Tips to help you work in a work out.
- WHEN POSSIBLE, GET IT DONE FIRST THING..
Your willpower is strongest first thing in the morning after sleep. This is when you are less likely to talk yourself out of exercising. Set the alarm half an hour earlier (bonus points if you take out your workout clothes the night before). The time invested will give you increased focus and problem solving ability for the morning ahead. You’ll be able to power through your to-do list that bit easier.
- KEEP IT SIMPLE…
Choose an activity that doesn’t need a huge investment of time or money on kit. – yoga, brisk walking, running, online fitness classes. You’ll have fewer excuses not to get active than opting for a sport or activity that needs a raft of equipment and getting things ready before you can begin.
- CHOOSE EXERCISE YOU ENJOY…
Choose an activity that you find enjoyable. If the very thought of a dawn run is enough to make you pull the duvet up and shut the world out – try dancing to two or three songs from your epic playlist while making your coffee. That won’t even seem like exercise!

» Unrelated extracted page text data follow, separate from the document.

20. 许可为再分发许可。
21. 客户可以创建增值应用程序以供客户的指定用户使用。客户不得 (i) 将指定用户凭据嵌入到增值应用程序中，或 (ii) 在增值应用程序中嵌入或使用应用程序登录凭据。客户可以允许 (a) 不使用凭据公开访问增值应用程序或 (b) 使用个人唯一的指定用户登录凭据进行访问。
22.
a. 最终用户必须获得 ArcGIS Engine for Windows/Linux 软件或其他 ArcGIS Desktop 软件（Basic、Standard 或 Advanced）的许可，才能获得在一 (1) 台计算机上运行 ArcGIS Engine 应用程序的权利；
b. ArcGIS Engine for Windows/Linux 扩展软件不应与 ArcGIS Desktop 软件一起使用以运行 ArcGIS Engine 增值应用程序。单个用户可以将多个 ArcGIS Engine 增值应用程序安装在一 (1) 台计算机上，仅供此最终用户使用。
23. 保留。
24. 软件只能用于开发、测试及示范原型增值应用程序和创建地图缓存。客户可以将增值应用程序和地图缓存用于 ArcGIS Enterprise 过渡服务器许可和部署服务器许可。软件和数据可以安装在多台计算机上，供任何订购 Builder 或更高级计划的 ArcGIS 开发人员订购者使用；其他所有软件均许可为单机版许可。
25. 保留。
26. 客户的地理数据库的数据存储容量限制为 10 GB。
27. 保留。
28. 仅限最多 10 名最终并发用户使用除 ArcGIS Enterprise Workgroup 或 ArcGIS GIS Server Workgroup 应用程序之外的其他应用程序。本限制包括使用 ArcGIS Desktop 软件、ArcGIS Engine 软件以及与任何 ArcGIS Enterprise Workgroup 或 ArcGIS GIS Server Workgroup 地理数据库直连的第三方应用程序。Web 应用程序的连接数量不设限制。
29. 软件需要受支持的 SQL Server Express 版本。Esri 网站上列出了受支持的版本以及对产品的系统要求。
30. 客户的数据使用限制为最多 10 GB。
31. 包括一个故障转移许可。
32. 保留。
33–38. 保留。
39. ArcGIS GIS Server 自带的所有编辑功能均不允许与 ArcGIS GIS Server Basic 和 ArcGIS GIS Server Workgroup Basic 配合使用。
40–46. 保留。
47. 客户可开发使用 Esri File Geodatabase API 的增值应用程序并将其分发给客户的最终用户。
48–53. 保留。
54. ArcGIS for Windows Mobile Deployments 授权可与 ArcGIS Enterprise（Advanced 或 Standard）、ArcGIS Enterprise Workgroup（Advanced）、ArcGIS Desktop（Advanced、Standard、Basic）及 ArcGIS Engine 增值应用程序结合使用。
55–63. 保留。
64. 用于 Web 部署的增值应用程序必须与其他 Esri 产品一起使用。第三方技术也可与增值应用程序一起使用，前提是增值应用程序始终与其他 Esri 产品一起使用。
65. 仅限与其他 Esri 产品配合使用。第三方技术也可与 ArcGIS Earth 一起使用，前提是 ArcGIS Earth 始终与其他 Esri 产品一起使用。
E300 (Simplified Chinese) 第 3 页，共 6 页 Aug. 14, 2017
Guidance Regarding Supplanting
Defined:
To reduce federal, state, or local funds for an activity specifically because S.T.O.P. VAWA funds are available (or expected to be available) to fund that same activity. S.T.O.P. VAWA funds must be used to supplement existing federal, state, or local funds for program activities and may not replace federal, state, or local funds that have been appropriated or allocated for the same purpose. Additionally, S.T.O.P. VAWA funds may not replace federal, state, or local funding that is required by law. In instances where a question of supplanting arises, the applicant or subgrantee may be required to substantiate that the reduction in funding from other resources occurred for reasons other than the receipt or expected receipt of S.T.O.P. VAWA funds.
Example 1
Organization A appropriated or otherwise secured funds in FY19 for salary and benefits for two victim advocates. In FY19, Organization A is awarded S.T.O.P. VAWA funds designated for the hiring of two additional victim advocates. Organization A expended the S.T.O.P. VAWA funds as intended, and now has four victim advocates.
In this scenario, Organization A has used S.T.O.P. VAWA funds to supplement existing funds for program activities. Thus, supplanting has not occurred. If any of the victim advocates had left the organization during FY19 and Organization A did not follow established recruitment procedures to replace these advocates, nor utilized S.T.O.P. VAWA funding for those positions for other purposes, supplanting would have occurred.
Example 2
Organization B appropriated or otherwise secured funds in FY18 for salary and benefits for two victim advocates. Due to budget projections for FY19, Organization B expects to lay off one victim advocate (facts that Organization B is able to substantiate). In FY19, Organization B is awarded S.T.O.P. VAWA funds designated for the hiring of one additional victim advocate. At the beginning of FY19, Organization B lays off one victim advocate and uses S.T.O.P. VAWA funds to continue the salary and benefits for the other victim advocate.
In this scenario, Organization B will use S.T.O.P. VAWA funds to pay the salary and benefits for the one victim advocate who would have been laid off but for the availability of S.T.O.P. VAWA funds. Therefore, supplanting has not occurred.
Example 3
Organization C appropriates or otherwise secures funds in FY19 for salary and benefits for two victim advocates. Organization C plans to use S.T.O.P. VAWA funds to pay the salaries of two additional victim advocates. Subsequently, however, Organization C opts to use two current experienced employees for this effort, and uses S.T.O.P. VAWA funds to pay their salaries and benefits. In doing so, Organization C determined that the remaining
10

- DO SOME EXERCISE RATHER THAN NONE…
Yes, we all have those days when 30 minutes is hard to find. Don’t break what will quickly become a great habit just because you don’t have time one day. Do 10 squats, run for 5 minutes, do 1 yoga pose, do something rather than nothing. It reminds you and your muscles that you ARE someone who exercises.
- GET AN ACCOUNTABILITY BUDDY…
When you commit to exercising with someone else, virtually or in person, you’re much more likely to show up – physically and mentally. You’ll be less inclined to half-ass your workout or worse, not do it at all! Find someone who loves the same activities as you, who also needs that push to get them out of bed in the morning. Agree dates, times and go for it. Hold each other to a forfeit if either one doesn’t show, for example, for every “no-show” you need to make a donation to a cause that you really dislike. Most of us feel more negative emotion at the thought of losing money than positive emotion at the prospect of finding cash, so this type of forfeit works really well.